St Andrews was an ancient university of beautiful buildings, but its library looked like a car park built in the 1960s. Yet it was familiar, it was welcoming, and it was out of the wind.
She was walking through the entrance to the entry gates, when her phone buzzed. She checked the number and grinned. An American international dialling code. New York.
‘Tante Madeleine!’ she said. ‘How are you?’
Tante Madeleine was actually a great-aunt, the sister of Clémence’s long-dead French grandmother. It was Aunt Madeleine who had paid for Clémence to go to boarding school in England, and who was now paying for St Andrews. Clémence’s own parents were teachers, divorced from each other, and earning little money. More importantly, it was Aunt Madeleine who cared about her.
They spoke in French. ‘Oh, Clémence, darling, I am so worried. I need to ask you a favour, a very great favour. I hope you can help me?’
‘Of course,’ said Clémence, more worried herself by how long the favour would take to explain than what it actually was. International calls from Aunt Madeleine ate up her phone credit.
‘There is an old friend of mine, of your grandparents, called Alastair Cunningham. Have you heard of him?’
‘Maybe,’ said Clémence. ‘I think he visited us in Morocco when I was little.’
‘That’s right. Well, he knew your grandfather at university, then became a doctor and emigrated to Australia. Anyway, he came back to Britain last year and now he lives in the highlands of Scotland in a little cottage somewhere.’
‘Do you want me to visit him?’ said Clémence. ‘I can. It’s the spring vacation and I can borrow a car.’
‘It’s more than that,’ said Madeleine. ‘Last week he fell down the stairs and hit his head. It is serious: so serious he has lost almost all of his memory.

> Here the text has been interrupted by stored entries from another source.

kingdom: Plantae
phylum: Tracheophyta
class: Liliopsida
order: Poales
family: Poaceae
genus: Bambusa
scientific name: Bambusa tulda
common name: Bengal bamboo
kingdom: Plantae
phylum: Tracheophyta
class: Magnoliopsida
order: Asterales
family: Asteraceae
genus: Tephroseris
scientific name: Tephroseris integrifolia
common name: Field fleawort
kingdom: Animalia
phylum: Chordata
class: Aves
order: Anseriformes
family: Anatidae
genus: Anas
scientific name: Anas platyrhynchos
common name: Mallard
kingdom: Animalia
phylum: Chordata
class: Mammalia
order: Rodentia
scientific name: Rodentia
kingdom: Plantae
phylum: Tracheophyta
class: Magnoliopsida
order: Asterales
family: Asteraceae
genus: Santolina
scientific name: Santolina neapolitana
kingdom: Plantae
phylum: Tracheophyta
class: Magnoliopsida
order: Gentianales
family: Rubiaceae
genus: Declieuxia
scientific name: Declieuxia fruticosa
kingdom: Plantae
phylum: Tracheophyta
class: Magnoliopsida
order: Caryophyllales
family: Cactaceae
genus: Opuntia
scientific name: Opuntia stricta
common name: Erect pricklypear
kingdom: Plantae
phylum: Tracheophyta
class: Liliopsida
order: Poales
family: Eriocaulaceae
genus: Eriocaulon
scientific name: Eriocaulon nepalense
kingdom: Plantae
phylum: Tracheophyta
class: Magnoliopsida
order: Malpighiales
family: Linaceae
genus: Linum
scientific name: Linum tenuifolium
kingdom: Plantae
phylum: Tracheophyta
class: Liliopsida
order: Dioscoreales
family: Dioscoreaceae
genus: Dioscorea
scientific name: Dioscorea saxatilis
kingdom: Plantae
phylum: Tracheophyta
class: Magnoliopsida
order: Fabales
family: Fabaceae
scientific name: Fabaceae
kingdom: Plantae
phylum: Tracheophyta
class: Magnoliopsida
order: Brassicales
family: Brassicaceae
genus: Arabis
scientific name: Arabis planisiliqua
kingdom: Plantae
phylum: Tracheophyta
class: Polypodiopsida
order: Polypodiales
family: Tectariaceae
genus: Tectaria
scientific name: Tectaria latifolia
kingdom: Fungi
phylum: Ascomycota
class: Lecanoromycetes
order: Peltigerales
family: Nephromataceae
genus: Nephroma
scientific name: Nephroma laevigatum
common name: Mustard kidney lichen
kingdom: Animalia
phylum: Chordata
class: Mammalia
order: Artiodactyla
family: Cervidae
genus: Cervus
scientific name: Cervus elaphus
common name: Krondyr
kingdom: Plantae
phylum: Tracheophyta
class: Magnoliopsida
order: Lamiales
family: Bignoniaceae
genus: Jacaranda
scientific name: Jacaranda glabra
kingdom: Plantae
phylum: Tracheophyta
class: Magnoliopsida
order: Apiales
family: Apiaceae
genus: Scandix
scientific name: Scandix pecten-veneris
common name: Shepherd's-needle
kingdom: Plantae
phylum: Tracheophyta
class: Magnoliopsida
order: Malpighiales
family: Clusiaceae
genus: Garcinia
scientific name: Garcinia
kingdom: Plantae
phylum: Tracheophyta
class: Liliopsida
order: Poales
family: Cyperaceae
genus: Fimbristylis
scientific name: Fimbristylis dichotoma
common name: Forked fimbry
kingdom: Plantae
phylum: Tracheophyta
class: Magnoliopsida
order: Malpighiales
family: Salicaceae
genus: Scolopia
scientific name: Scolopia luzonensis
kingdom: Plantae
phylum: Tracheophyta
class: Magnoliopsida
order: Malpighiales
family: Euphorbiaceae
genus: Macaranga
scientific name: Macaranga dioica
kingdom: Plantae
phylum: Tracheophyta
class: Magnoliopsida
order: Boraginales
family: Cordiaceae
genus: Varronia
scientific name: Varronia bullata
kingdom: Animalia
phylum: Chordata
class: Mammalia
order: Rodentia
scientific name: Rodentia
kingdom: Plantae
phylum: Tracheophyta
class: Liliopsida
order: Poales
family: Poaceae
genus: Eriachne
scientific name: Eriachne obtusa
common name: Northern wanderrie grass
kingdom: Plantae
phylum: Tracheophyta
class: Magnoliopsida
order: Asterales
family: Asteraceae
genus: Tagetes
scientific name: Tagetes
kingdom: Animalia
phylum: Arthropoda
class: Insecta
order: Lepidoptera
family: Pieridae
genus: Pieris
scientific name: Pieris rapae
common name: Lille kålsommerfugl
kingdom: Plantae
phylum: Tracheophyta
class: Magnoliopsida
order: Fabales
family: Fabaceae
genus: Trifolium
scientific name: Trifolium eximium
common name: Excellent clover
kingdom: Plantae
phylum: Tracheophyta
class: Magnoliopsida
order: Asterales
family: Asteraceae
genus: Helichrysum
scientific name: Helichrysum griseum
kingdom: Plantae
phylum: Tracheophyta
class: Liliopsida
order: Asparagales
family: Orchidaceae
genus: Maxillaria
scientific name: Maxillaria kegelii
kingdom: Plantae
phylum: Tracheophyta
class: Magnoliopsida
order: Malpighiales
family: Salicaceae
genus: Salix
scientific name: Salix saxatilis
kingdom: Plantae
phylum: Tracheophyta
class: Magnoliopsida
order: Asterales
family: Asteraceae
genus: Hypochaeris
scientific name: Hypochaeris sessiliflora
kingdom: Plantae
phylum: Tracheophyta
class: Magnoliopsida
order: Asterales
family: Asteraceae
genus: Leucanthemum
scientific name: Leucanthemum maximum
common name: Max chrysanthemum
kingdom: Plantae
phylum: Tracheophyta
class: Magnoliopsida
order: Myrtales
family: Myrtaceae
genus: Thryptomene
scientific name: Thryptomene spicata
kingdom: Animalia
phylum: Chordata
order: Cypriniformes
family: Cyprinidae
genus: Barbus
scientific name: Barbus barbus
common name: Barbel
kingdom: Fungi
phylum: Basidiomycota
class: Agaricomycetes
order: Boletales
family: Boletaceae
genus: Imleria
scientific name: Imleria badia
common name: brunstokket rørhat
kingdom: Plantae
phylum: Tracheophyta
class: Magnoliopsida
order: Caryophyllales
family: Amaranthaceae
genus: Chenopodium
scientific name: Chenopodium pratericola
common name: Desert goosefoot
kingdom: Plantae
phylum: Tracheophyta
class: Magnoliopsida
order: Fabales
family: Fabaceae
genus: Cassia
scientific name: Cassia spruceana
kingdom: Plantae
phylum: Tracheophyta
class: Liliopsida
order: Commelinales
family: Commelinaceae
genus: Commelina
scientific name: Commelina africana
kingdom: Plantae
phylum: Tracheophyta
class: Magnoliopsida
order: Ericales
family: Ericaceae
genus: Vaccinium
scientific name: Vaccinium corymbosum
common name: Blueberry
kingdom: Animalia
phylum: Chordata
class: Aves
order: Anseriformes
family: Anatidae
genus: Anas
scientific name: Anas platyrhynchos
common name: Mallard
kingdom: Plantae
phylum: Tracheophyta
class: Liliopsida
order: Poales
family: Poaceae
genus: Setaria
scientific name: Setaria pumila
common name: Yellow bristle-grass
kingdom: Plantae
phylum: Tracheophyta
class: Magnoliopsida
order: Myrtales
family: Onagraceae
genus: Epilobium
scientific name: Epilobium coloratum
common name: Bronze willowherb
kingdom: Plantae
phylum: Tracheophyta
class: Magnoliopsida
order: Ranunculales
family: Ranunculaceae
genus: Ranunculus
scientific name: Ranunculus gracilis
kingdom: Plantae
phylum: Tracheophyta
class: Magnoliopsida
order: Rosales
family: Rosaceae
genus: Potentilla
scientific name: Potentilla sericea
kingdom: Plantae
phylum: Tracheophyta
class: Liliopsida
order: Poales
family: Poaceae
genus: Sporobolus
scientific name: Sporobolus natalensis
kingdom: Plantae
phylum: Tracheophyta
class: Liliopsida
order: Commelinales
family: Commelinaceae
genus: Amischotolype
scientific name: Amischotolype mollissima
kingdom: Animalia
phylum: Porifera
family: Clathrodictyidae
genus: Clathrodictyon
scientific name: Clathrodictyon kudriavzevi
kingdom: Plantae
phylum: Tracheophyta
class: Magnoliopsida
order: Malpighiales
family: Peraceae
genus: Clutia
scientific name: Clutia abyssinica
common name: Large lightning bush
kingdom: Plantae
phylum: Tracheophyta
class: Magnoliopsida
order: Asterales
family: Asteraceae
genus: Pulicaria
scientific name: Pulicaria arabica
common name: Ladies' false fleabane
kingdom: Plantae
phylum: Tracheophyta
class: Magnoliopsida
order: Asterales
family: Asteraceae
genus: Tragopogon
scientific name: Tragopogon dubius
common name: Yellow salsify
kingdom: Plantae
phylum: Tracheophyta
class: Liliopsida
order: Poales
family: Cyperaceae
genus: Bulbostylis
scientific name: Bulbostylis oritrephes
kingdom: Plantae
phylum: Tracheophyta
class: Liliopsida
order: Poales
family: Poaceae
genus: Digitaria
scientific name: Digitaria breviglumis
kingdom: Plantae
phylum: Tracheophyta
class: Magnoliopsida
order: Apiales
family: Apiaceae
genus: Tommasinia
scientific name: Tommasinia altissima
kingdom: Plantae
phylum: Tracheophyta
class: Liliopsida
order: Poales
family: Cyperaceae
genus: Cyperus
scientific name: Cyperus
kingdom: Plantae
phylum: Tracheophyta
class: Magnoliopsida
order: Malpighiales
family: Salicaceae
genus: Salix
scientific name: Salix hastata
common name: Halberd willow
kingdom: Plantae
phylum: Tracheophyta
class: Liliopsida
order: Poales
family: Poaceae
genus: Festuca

He’s in Inverness Hospital, and he has no relatives still alive in this country, nor friends for that matter.’
‘Poor man!’
‘Exactly. Somehow the hospital got hold of my number, and I am planning to fly over to Scotland to organize things for him. But could you fetch him from the hospital in Inverness and take him back to his cottage and look after him? It will only be for a few days. I remember you saying that you volunteered at the old people’s home?’
‘All I do is read to them,’ said Clémence. ‘I don’t know how to look after them.’
‘The hospital say he is ready to go home,’ said Madeleine. ‘I don’t think it will be too difficult.’ She paused. ‘I know it is a lot to ask, Clémence, and I would understand if you said no. I can probably employ a nurse to stay with him, but I feel so bad for the poor man.’
Clémence did too. She had a reputation for being a bit of a ditz, partially justified, and she wasn’t confident of her ability to take care of a sick old person. But her Aunt Madeleine rarely asked her for anything — never asked her for anything — and Clémence owed the old lady so much.
Besides which, St Andrews, a town she normally loved, was already beginning to depress her.
‘All right, Aunt Madeleine. I will go and pick him up tomorrow.’
They discussed details and then Clémence hung up, a little worried about what the next few days would bring, but pleased she still had some phone credit left.